**Provided text**
* * *

Here's what you need to know:

Commonwealth Bank

Australia's largest bank has announced strong earnings amidst a recovering economy, its latest market report shows.

CBA told the market that its interim cash profit was up 23% to $4.7 billion, while revenue surpassed $12 billion.

The Big Four bank notes to investors that it will lift its interim dividend to $1.75 per share while also signalling that it thinks its share price is cheap, through the intention of buying back up to $2 billion its ordinary shares.

However, CBA is facing headwinds, stating its net interest margin (NIM) decreased 5 basis points due to increased switching to lower margin fixed home loans, the impact of rising swap rates and continued pressure from home loans.

Shares in Commonwealth Bank are up 5.03% to $99.04.

Temple & Webster

Online furniture and homewares company was a major winner during the first lockdown in 2020, as consumers were forced to shop online and had the additional income to do so.

Today's results help silence the critics, with the company remaining resilient despite losing the COVID-19 tailwind.

Temple & Webster delivered a record revenue of $235.4 million for the half-year to 31 December, which was up 46% compared with last year.

The company notes it outperformed its earnings before interest, taxes, depreciation and amortisation (EBITDA), which was 5.1% compared with a target of 2–4%.

It also points to an increasing customer base, which grew 34% to 906,000, while revenue per active customer grew 10% for the sixth quarter of growth.

The company points to a brighter future, noting that the next generation of shoppers is likely to be online and that it is well placed to continue to take share in the market it is currently operating in.

Shares soared on today's result up 12.80% to $9.08.


Bapcor announced continuing revenue growth despite the challenges of the COVID-19 pandemic.

On its latest statement, revenue is up 1.9% to $900.1 million, but profits slid 14.7% to $57.7 million, although revenue has grown year on year.

* * *

**Study material**
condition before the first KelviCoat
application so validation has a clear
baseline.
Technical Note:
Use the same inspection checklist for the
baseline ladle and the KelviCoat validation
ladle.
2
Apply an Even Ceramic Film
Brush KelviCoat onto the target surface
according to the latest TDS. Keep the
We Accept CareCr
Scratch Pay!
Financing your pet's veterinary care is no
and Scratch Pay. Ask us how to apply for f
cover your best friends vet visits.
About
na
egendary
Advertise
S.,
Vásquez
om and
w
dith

* * *

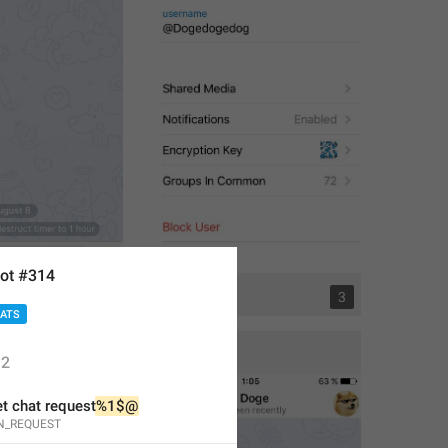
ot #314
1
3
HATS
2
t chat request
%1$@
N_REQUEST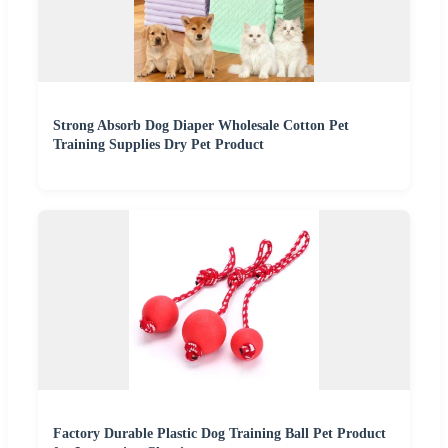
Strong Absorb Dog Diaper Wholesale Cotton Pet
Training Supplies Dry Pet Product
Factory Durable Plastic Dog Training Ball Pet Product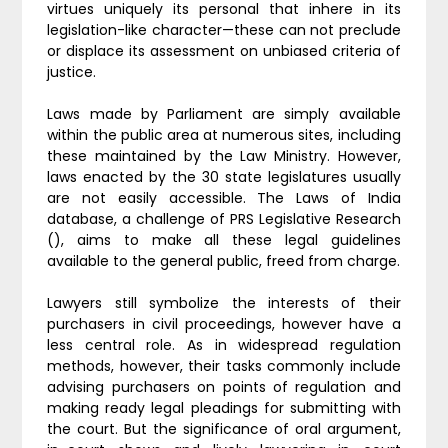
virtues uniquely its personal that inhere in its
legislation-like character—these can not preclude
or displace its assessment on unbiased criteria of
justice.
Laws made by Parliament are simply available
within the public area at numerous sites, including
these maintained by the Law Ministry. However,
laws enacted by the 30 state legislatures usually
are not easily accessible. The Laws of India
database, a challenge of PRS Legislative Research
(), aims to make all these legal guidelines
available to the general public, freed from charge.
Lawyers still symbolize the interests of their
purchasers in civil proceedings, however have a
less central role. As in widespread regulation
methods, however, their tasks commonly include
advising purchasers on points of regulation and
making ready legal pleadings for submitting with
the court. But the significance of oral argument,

* * *

**Task directions**
According to the company earnings text above, by what percentage did Temple & Webster's customer base grow, and to what number?

**Exercise result**
It grew 34% to 906,000.